Is there a way to block offline browsers (like Teleport Pro, Webzip, etc...) that are showed in the logs as "Mozilla"?

Example: Webzip is showed in my site logs as "Mozilla/4.0 (compatible; MSIE 8.0; Win32)"

Teleport Pro is showed in my site logs as "Mozilla/4.0 (compatible; MSIE 7.0; Windows NT)"

I did some tests using the .htaccess file but they all ended up with my browser blocked (Mozilla and Chrome) and of course I don't want to block normal visitors but just the bandwith leechers (that also eat alot of CPU/RAM with theyr requests), plus looks like that this offline browsers even ignore the robots.txt file. Anyone know a way to identify them and block them? If is possible give me examples.

Alex
  • 21
  • 2

3 Answers3

2

Short Answer: No

Long Answer:...

Most "Offline Browsers"/Scrapers just download the raw HTML/JS/CSS to be processed by the browser later. These, if their User-Agent Strings look like Legit "Online Browsers" that's all you have to go by and thus can't block them.

If they were to execute javascript on their scrape (usefull for sites that use javascript to load parts of the page etc.) then you can test their JavaScript API to see what features they have and target them this way. However this is pretty much pointless as they are likely to use a system like WebKit which other legit browsers also use.

Some Scrapers may abide by the Robots.txt file however they are more likely to be the scrapers like Google Search/Cache and not "Offline Browsers".

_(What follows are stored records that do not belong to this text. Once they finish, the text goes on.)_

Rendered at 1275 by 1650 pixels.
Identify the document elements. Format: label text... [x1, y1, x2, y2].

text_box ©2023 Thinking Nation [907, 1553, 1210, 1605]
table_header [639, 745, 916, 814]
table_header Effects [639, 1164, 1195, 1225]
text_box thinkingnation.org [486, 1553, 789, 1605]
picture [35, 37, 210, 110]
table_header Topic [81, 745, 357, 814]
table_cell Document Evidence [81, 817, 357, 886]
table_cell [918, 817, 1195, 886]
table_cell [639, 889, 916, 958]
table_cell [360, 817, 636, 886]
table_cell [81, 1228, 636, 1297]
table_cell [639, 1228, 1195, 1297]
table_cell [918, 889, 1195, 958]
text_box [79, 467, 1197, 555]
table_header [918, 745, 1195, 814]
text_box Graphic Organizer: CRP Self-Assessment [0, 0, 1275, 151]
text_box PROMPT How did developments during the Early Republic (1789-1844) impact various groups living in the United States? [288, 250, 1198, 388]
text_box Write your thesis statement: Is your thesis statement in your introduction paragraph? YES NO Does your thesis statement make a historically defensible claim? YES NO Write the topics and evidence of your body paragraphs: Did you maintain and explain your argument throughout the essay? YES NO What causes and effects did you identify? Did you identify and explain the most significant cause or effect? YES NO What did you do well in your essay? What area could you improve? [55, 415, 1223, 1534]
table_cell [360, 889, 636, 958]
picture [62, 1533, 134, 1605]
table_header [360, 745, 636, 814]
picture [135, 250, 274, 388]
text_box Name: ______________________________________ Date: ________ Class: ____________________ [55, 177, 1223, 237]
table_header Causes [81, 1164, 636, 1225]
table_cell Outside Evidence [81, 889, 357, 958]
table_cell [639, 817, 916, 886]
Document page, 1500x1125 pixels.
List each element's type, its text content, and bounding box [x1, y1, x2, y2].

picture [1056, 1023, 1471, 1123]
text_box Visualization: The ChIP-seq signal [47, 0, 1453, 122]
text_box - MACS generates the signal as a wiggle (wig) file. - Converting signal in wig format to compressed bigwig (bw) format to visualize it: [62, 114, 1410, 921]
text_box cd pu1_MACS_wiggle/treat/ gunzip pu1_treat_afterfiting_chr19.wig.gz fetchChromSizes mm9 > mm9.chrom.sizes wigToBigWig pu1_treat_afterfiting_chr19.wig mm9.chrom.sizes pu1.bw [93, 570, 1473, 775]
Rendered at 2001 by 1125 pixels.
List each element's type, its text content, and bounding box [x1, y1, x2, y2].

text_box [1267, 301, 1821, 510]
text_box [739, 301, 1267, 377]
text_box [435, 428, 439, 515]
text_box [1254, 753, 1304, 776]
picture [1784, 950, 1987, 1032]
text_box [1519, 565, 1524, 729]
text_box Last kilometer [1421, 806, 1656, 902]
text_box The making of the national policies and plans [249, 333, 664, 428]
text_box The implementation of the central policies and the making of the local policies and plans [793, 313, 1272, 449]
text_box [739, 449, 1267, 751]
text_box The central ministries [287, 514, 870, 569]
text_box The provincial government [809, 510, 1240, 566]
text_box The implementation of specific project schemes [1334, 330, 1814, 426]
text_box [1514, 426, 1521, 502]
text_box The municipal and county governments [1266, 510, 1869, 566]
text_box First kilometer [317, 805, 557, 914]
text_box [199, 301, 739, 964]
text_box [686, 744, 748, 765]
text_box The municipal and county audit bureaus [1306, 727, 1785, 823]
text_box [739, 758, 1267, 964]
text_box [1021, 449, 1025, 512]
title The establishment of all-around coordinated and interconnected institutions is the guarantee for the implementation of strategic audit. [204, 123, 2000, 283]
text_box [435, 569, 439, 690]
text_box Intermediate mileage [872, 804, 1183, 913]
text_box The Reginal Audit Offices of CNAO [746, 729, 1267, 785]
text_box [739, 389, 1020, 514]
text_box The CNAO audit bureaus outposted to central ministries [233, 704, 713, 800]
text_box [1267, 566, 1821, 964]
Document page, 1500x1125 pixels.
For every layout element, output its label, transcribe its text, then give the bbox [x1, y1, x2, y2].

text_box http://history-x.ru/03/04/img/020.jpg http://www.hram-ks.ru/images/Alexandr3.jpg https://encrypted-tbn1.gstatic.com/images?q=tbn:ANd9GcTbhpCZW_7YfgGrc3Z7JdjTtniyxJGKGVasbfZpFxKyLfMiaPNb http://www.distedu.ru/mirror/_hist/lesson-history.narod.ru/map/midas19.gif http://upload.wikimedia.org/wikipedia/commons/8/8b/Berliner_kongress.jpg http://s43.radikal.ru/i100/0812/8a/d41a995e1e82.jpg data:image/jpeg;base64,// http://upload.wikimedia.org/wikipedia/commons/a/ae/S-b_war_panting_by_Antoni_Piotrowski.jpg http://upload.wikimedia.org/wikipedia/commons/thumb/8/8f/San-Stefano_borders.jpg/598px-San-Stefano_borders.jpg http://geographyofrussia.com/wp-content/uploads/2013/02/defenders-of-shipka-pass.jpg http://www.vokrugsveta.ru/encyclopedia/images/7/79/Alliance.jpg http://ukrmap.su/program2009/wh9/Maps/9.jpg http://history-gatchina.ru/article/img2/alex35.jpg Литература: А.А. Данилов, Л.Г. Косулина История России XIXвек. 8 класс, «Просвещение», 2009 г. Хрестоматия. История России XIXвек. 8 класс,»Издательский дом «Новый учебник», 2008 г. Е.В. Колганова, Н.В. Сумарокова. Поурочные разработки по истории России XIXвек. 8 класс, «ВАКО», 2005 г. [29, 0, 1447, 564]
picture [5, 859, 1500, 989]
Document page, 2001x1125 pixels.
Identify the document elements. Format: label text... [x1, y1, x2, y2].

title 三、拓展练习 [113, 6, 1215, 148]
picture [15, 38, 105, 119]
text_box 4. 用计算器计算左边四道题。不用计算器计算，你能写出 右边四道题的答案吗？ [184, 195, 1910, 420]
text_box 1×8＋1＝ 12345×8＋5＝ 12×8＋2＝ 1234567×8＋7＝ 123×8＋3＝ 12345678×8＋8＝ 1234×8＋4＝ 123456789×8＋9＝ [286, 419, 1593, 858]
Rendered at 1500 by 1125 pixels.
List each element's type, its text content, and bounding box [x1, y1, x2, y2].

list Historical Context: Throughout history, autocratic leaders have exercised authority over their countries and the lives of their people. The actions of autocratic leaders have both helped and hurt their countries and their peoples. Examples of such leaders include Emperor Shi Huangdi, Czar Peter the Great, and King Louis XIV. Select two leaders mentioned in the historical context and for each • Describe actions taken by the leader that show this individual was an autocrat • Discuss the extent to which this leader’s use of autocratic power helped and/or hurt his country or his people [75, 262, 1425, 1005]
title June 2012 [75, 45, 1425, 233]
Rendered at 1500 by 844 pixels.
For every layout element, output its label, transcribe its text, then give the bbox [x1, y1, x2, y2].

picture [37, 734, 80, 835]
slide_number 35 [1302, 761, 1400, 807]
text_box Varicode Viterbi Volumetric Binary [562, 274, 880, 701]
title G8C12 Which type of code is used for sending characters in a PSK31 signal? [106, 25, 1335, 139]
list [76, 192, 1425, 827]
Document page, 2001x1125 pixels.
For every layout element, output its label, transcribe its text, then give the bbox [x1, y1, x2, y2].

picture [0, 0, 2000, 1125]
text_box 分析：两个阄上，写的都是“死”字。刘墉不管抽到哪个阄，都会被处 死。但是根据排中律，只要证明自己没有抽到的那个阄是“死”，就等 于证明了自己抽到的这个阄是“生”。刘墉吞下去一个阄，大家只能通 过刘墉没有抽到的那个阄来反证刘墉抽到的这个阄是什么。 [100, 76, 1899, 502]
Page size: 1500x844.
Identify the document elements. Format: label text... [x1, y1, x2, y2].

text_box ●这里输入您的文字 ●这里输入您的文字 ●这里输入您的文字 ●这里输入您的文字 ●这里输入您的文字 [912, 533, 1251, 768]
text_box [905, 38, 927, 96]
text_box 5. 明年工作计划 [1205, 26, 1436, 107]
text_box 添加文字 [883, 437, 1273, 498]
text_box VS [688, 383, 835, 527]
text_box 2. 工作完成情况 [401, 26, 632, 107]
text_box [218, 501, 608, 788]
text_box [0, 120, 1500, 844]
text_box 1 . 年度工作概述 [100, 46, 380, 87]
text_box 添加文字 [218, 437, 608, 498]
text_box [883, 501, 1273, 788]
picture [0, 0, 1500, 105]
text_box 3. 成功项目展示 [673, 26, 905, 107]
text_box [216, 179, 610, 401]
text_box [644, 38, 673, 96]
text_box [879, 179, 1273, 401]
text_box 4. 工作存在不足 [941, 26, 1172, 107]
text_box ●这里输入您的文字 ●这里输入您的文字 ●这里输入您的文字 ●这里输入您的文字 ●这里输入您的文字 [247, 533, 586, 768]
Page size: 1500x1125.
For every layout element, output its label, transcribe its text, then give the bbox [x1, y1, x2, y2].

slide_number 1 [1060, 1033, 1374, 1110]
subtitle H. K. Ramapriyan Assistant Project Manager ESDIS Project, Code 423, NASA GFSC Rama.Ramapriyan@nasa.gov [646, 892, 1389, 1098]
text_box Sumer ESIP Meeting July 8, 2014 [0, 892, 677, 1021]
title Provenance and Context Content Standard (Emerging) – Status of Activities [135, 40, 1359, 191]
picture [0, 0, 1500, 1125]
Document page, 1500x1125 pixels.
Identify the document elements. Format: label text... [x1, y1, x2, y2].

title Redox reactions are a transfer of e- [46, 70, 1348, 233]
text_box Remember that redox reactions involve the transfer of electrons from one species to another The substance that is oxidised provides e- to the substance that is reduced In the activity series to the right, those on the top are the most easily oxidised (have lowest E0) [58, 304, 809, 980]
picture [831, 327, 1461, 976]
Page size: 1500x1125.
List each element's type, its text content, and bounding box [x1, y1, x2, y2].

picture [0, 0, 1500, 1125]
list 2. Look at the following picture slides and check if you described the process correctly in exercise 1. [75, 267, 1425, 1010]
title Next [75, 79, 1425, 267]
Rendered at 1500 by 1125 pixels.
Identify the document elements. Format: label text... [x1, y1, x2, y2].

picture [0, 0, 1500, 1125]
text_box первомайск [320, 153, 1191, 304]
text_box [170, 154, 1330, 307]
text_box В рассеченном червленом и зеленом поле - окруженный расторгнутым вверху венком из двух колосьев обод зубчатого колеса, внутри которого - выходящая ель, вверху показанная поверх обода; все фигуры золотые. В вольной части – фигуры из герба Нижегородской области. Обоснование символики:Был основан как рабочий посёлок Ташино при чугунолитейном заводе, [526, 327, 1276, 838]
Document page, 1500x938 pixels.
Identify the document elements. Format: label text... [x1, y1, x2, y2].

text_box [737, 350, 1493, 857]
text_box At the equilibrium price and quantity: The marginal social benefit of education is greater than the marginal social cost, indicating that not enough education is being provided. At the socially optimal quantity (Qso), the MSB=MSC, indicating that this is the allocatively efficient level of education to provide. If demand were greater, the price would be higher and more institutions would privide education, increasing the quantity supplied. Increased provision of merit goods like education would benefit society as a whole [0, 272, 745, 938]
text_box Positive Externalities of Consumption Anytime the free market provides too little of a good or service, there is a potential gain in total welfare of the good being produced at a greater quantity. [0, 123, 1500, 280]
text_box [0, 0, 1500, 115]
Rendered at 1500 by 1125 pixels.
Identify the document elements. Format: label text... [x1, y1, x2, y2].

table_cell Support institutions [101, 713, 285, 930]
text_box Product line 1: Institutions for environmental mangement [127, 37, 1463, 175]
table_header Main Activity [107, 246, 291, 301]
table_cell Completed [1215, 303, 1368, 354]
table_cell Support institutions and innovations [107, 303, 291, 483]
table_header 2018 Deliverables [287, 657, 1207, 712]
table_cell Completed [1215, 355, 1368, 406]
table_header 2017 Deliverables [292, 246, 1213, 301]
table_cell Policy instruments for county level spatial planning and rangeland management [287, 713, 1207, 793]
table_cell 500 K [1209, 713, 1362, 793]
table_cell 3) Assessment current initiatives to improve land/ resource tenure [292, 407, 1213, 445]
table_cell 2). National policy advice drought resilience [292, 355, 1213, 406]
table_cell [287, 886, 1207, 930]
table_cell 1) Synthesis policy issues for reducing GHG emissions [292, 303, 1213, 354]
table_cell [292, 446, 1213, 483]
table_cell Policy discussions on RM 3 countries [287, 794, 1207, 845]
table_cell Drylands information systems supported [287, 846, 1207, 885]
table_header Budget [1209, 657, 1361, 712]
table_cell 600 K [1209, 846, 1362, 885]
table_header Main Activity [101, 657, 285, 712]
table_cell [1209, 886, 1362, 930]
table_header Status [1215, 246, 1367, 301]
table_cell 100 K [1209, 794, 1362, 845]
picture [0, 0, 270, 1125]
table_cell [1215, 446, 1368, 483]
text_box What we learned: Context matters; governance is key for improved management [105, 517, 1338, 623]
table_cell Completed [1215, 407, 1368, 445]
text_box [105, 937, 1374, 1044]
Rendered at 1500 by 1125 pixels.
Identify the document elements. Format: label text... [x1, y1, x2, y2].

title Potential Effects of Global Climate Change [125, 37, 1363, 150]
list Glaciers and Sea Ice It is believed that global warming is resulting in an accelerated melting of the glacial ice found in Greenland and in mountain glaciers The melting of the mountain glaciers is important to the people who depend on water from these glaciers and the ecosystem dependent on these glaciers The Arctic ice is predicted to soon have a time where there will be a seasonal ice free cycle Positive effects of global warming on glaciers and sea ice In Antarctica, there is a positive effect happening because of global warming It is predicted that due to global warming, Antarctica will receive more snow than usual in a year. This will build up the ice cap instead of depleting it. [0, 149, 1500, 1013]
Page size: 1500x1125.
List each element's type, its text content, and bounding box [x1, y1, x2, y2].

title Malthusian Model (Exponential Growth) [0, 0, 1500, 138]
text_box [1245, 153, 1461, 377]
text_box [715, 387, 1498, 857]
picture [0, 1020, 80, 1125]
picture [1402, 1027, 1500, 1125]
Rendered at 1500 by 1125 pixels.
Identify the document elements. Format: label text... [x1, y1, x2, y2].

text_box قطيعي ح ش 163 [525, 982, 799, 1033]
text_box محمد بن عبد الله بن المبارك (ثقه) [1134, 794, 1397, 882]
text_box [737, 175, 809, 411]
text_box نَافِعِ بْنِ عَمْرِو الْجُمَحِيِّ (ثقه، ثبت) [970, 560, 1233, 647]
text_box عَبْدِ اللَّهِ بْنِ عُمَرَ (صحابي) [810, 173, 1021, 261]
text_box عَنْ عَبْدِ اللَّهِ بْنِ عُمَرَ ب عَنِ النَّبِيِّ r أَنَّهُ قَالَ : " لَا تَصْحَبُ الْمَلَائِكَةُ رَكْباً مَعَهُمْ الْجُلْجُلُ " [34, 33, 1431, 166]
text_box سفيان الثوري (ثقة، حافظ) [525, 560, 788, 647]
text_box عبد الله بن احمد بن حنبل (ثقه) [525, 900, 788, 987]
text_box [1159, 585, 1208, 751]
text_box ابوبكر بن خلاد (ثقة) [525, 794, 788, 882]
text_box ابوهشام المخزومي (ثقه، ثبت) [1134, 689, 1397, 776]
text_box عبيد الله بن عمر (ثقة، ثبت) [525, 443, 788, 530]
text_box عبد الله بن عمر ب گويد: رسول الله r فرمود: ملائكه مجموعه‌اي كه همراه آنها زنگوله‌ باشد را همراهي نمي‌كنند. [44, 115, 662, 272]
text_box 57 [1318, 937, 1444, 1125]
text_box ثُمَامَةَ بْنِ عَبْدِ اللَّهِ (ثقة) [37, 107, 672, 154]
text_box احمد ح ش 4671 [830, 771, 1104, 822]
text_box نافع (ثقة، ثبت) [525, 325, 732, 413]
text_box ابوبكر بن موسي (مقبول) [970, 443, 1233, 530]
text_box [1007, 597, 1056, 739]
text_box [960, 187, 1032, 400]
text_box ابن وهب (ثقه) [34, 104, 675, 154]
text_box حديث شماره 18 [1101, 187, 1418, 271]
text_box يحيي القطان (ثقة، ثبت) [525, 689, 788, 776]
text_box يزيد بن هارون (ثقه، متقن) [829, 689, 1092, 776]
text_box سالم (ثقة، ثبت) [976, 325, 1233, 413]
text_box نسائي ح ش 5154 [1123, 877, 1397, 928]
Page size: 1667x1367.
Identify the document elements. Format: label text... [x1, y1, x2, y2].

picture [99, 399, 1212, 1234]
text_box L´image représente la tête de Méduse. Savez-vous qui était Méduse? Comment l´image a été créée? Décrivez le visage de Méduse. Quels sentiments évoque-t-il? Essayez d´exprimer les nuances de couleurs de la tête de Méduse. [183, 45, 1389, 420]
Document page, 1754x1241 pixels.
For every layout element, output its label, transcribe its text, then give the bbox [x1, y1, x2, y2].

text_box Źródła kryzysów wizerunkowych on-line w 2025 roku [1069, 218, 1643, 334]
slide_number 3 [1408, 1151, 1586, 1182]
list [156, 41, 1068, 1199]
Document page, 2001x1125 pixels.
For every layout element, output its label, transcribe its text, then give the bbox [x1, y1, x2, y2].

The last method is to use authentication that the downloads hide behind. This is effective so long as the user for the offline scraper doesn't provide it with an authenticated session.

Hope that helps :)

Ben Evans
  • 121
  • 2
1

I don't really have a good answer, just some ideas. But it's an interesting question. I don't think the answer is simple, except if someone else has put a ton of work into writing a program to do it. If they don't want to tell you they're robots, they don't have to. You would have to use some kind of tricks to see if they are.

Maybe you could put an invisible link at the top of the page, one a human wouldn't be able to follow, and then block anyone who does follow it.

By invisible, I mean put it into an html comment. I don't know enough about offline browsers to know if they are smart enough not to follow links inside html comments.

Anyone who follows a new link exactly every x seconds is also a robot. Block them.

Stuff like that.

user9517
  • 115,471
  • 20
  • 215
  • 297
Buttle Butkus
  • 1,741
  • 8
  • 33
  • 45
  • You have the privilege edit other people's posts, it's much more constructive to do so than make fun of them. – user9517 Jan 03 '13 at 10:03
  • @lain so now you're following me around, huh? I thought what he said was funny, that's all. I wasn't making fun of anyone. Honestly, I thought "bandwitch" might be like "automagically". – Buttle Butkus Jan 03 '13 at 10:09
0

If you need to protect your large downloads then the best way to handle that is to put them behind a logon. As you found out, messing with blocking via htaccess or robots against the user agent will run the risk of blocking legitimate traffic.

ceskib
  • 761
  • 1
  • 9
  • 24